=== ЗАДАНИЯ К РАБОТЕ ===
**a.** Кто, согласно аннотации, является адресатом стихотворения Окуджавы?
**b.** Изложите суть аннотации в двух предложениях.
**c.** Перепишите дословно фрагмент аннотации, начиная со слов "Сюжет любви поэта" и заканчивая словами "(75), 2025 года.".

Сюжет любви поэта в контексте пушкинского мифа: «Считалочка для Беллы» Булата Окуджавы
Автор: М.А. Александрова
Журнал: Новый филологический вестник @slovorggu
Рубрика: Русская литература и литература народов России
Статья в выпуске: 4 (75), 2025 года.
Бесплатный доступ
Концепция статьи базируется на плодотворной идее Ю.В. Шатина о теснейшей связи лирической пушкинианы ХХ в. с персональными мифами ее творцов. В этом ракурсе впервые рассматривается стихотворение Окуджавы, представляющее адресата – Беллу Ахмадулину – в качестве героини вечного сюжета любви поэта: как «бессмертная петербуржанка», она является и лирическому герою, и «Александру с Михаилом» (Пушкину и Лермонтову), и безыменным поэтам прошлого. Героиня напоминает то блоковскую Незнакомку среди «разных дам», то скромную избранницу бедного Евгения, то Мадонну рыцаря бедного. Поскольку в мире Окуджавы поэты не рефлексируют по поводу Ее метаморфоз, тезка Пушкина Блок оказывается исключен из системы персонажей. Напротив, для юмористически изображенных влюбчивых поэтов, к числу которых отнесен сам лирический герой, находится место рядом с Пушкиным: ведь обе версии мифологизации сердечной жизни поэта – шутливая и высокая – восходят к пушкинским источникам (это, с одной стороны, ироничные стихотворные признания Пушкина в собственной влюбчивости и ролевой образ автора «донжуанского списка», с другой стороны, сонет «Мадона» и баллада «Жил на свете рыцарь бедный…», представленная в тексте Окуджавы метрическими цитатами). В то же время родство всех поэтов оправдано заветной мыслью Окуджавы о краткости жизни, отпущенной для служения бессмертной. Сохранив традиционную ценностную иерархию, где Пушкин главенствует, автор «Считалочки для Беллы» смело обновил контекст актуализации пушкинского мифа.

=== ИМЕЮЩИЕСЯ ДАННЫЕ ===
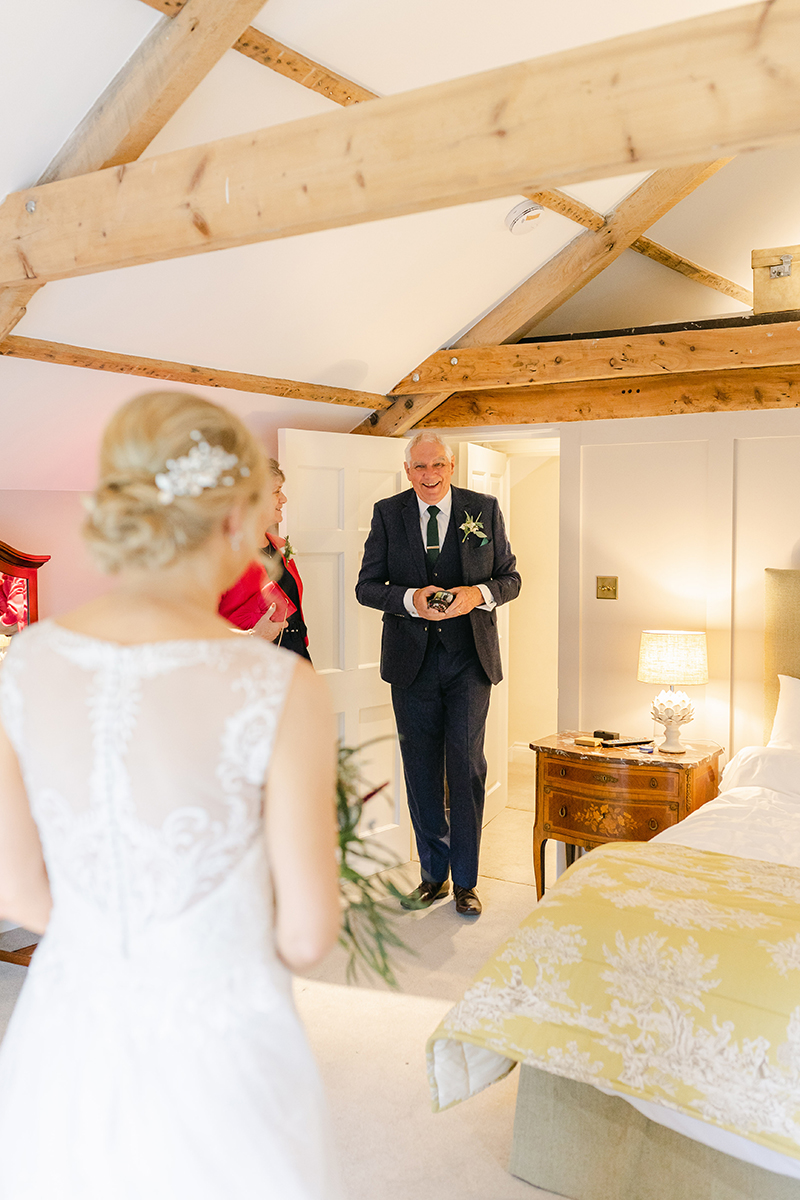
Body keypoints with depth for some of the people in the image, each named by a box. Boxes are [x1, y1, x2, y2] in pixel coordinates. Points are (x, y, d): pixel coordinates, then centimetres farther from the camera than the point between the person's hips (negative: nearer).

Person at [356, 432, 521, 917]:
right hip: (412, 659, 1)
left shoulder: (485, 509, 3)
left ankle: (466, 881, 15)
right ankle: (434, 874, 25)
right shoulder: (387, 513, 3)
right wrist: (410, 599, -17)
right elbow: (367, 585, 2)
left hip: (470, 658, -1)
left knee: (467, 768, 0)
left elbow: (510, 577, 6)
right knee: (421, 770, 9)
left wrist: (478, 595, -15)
* * *
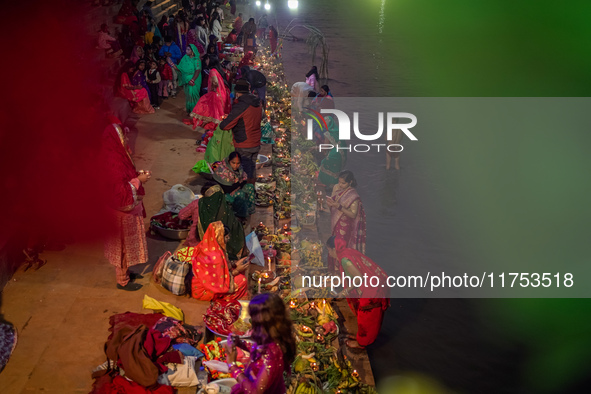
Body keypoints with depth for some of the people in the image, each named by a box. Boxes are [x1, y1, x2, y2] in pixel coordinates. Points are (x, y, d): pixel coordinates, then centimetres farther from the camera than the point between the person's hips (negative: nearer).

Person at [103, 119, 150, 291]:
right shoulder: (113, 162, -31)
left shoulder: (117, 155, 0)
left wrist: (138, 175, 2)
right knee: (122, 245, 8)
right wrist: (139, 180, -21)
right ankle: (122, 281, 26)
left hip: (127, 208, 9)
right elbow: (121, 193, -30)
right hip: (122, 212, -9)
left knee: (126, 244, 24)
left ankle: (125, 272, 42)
==
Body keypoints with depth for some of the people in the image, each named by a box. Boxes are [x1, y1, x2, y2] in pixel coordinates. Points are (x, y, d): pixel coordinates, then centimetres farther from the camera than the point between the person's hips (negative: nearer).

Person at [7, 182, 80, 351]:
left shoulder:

=== ОЖИДАЕМЫЕ ОТВЕТЫ ===
**a.** Белла Ахмадулина.

**b.** В аннотации рассматривается стихотворение Булата Окуджавы «Считалочка для Беллы», где адресат, Белла Ахмадулина, предстает героиней вечного сюжета любви поэта, являющейся лирическому герою, Пушкину, Лермонтову и безыменным поэтам прошлого. Обе версии мифологизации сердечной жизни поэта, шутливая и высокая, восходят к пушкинским источникам, а автор, сохранив традиционную иерархию с главенством Пушкина, обновил контекст актуализации пушкинского мифа.

**c.**
Сюжет любви поэта в контексте пушкинского мифа: «Считалочка для Беллы» Булата Окуджавы
Автор: М.А. Александрова
Журнал: Новый филологический вестник @slovorggu
Рубрика: Русская литература и литература народов России
Статья в выпуске: 4 (75), 2025 года.